● **WHAT IS NEEDED**: With nothing left out, repeat every entry exactly.

┏━━

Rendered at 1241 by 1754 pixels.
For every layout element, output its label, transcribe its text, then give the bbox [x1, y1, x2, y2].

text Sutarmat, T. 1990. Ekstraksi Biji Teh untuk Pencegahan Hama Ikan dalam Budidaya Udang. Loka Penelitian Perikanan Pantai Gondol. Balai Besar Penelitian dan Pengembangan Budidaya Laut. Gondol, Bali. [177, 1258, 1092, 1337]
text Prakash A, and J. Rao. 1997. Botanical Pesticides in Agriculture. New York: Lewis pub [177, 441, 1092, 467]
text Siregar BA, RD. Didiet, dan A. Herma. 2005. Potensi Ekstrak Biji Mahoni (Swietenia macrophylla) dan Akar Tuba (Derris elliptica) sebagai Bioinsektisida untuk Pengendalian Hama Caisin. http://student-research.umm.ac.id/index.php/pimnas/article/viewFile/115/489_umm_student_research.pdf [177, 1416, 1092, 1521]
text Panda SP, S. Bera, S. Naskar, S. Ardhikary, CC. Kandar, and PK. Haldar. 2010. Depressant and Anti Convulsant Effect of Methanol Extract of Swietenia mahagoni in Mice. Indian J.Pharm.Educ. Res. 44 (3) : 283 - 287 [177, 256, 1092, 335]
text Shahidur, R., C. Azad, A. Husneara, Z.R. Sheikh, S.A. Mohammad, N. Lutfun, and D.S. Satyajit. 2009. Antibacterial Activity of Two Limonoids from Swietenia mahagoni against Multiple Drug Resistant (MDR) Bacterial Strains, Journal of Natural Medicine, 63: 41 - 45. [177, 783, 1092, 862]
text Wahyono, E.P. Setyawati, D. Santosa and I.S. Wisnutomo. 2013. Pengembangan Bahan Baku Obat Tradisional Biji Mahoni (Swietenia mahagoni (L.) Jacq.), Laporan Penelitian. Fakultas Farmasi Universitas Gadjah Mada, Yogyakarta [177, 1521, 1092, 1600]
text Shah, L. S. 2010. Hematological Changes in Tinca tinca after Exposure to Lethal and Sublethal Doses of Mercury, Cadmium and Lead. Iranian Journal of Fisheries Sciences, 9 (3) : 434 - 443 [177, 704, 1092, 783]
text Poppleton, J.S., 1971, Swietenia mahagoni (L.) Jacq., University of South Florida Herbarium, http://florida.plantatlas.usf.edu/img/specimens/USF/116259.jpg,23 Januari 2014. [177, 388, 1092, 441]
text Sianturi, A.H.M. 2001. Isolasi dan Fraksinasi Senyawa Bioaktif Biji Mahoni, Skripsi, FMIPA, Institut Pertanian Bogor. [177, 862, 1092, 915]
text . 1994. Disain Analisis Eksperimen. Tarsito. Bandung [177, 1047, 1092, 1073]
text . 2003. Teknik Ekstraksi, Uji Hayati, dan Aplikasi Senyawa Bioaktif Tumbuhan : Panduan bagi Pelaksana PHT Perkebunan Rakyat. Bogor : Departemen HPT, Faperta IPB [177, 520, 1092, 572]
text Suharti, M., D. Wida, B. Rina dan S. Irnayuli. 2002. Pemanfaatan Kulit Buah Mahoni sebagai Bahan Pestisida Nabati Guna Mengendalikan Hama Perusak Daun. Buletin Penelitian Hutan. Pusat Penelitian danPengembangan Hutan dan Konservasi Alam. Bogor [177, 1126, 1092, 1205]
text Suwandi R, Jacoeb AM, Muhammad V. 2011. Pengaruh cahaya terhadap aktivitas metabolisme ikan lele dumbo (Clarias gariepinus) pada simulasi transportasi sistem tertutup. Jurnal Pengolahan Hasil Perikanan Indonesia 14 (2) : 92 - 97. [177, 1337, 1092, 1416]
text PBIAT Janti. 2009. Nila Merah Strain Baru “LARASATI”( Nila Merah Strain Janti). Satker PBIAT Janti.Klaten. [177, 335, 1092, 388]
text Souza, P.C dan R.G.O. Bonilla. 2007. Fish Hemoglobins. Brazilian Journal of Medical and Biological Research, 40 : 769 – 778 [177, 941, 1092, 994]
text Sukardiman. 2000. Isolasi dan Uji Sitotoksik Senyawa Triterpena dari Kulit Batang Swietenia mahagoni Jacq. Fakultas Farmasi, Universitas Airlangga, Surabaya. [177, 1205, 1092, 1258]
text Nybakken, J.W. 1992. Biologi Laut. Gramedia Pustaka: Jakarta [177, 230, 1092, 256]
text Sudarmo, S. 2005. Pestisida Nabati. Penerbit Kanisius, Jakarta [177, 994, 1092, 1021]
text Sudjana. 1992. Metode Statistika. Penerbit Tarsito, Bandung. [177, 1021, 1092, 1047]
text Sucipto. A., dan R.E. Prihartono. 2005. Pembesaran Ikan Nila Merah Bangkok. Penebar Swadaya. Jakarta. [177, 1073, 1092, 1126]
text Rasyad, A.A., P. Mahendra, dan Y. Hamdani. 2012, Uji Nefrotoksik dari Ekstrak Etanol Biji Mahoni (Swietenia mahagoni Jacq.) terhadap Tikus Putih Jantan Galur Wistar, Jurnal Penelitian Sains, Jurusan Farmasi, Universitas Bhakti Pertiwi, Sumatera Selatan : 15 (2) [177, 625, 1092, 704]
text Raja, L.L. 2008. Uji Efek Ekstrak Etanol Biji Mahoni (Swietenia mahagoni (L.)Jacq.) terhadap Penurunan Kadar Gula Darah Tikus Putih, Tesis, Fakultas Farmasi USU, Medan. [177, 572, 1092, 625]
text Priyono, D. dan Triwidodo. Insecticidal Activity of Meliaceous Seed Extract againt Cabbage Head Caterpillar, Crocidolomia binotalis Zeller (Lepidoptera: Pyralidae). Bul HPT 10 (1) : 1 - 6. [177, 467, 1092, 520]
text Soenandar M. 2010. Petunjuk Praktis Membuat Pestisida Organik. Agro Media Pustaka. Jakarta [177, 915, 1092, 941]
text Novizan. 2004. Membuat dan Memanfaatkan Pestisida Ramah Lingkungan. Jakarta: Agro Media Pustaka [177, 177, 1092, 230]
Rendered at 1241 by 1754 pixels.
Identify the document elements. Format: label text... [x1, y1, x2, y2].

┗━━

● **ANSWER SECTION**:
Rendered at 1241 by 1754 pixels.
For every layout element, output its label, transcribe its text, then give the bbox [x1, y1, x2, y2].

text Sutarmat, T. 1990. Ekstraksi Biji Teh untuk Pencegahan Hama Ikan dalam Budidaya Udang. Loka Penelitian Perikanan Pantai Gondol. Balai Besar Penelitian dan Pengembangan Budidaya Laut. Gondol, Bali. [177, 1258, 1092, 1337]
text Prakash A, and J. Rao. 1997. Botanical Pesticides in Agriculture. New York: Lewis pub [177, 441, 1092, 467]
text Siregar BA, RD. Didiet, dan A. Herma. 2005. Potensi Ekstrak Biji Mahoni (Swietenia macrophylla) dan Akar Tuba (Derris elliptica) sebagai Bioinsektisida untuk Pengendalian Hama Caisin. http://student-research.umm.ac.id/index.php/pimnas/article/viewFile/115/489_umm_student_research.pdf [177, 1416, 1092, 1521]
text Panda SP, S. Bera, S. Naskar, S. Ardhikary, CC. Kandar, and PK. Haldar. 2010. Depressant and Anti Convulsant Effect of Methanol Extract of Swietenia mahagoni in Mice. Indian J.Pharm.Educ. Res. 44 (3) : 283 - 287 [177, 256, 1092, 335]
text Shahidur, R., C. Azad, A. Husneara, Z.R. Sheikh, S.A. Mohammad, N. Lutfun, and D.S. Satyajit. 2009. Antibacterial Activity of Two Limonoids from Swietenia mahagoni against Multiple Drug Resistant (MDR) Bacterial Strains, Journal of Natural Medicine, 63: 41 - 45. [177, 783, 1092, 862]
text Wahyono, E.P. Setyawati, D. Santosa and I.S. Wisnutomo. 2013. Pengembangan Bahan Baku Obat Tradisional Biji Mahoni (Swietenia mahagoni (L.) Jacq.), Laporan Penelitian. Fakultas Farmasi Universitas Gadjah Mada, Yogyakarta [177, 1521, 1092, 1600]
text Shah, L. S. 2010. Hematological Changes in Tinca tinca after Exposure to Lethal and Sublethal Doses of Mercury, Cadmium and Lead. Iranian Journal of Fisheries Sciences, 9 (3) : 434 - 443 [177, 704, 1092, 783]
text Poppleton, J.S., 1971, Swietenia mahagoni (L.) Jacq., University of South Florida Herbarium, http://florida.plantatlas.usf.edu/img/specimens/USF/116259.jpg,23 Januari 2014. [177, 388, 1092, 441]
text Sianturi, A.H.M. 2001. Isolasi dan Fraksinasi Senyawa Bioaktif Biji Mahoni, Skripsi, FMIPA, Institut Pertanian Bogor. [177, 862, 1092, 915]
text . 1994. Disain Analisis Eksperimen. Tarsito. Bandung [177, 1047, 1092, 1073]
text . 2003. Teknik Ekstraksi, Uji Hayati, dan Aplikasi Senyawa Bioaktif Tumbuhan : Panduan bagi Pelaksana PHT Perkebunan Rakyat. Bogor : Departemen HPT, Faperta IPB [177, 520, 1092, 572]
text Suharti, M., D. Wida, B. Rina dan S. Irnayuli. 2002. Pemanfaatan Kulit Buah Mahoni sebagai Bahan Pestisida Nabati Guna Mengendalikan Hama Perusak Daun. Buletin Penelitian Hutan. Pusat Penelitian danPengembangan Hutan dan Konservasi Alam. Bogor [177, 1126, 1092, 1205]
text Suwandi R, Jacoeb AM, Muhammad V. 2011. Pengaruh cahaya terhadap aktivitas metabolisme ikan lele dumbo (Clarias gariepinus) pada simulasi transportasi sistem tertutup. Jurnal Pengolahan Hasil Perikanan Indonesia 14 (2) : 92 - 97. [177, 1337, 1092, 1416]
text PBIAT Janti. 2009. Nila Merah Strain Baru “LARASATI”( Nila Merah Strain Janti). Satker PBIAT Janti.Klaten. [177, 335, 1092, 388]
text Souza, P.C dan R.G.O. Bonilla. 2007. Fish Hemoglobins. Brazilian Journal of Medical and Biological Research, 40 : 769 – 778 [177, 941, 1092, 994]
text Sukardiman. 2000. Isolasi dan Uji Sitotoksik Senyawa Triterpena dari Kulit Batang Swietenia mahagoni Jacq. Fakultas Farmasi, Universitas Airlangga, Surabaya. [177, 1205, 1092, 1258]
text Nybakken, J.W. 1992. Biologi Laut. Gramedia Pustaka: Jakarta [177, 230, 1092, 256]
text Sudarmo, S. 2005. Pestisida Nabati. Penerbit Kanisius, Jakarta [177, 994, 1092, 1021]
text Sudjana. 1992. Metode Statistika. Penerbit Tarsito, Bandung. [177, 1021, 1092, 1047]
text Sucipto. A., dan R.E. Prihartono. 2005. Pembesaran Ikan Nila Merah Bangkok. Penebar Swadaya. Jakarta. [177, 1073, 1092, 1126]
text Rasyad, A.A., P. Mahendra, dan Y. Hamdani. 2012, Uji Nefrotoksik dari Ekstrak Etanol Biji Mahoni (Swietenia mahagoni Jacq.) terhadap Tikus Putih Jantan Galur Wistar, Jurnal Penelitian Sains, Jurusan Farmasi, Universitas Bhakti Pertiwi, Sumatera Selatan : 15 (2) [177, 625, 1092, 704]
text Raja, L.L. 2008. Uji Efek Ekstrak Etanol Biji Mahoni (Swietenia mahagoni (L.)Jacq.) terhadap Penurunan Kadar Gula Darah Tikus Putih, Tesis, Fakultas Farmasi USU, Medan. [177, 572, 1092, 625]
text Priyono, D. dan Triwidodo. Insecticidal Activity of Meliaceous Seed Extract againt Cabbage Head Caterpillar, Crocidolomia binotalis Zeller (Lepidoptera: Pyralidae). Bul HPT 10 (1) : 1 - 6. [177, 467, 1092, 520]
text Soenandar M. 2010. Petunjuk Praktis Membuat Pestisida Organik. Agro Media Pustaka. Jakarta [177, 915, 1092, 941]
text Novizan. 2004. Membuat dan Memanfaatkan Pestisida Ramah Lingkungan. Jakarta: Agro Media Pustaka [177, 177, 1092, 230]
Rendered at 1241 by 1754 pixels.
Identify the document elements. Format: label text... [x1, y1, x2, y2].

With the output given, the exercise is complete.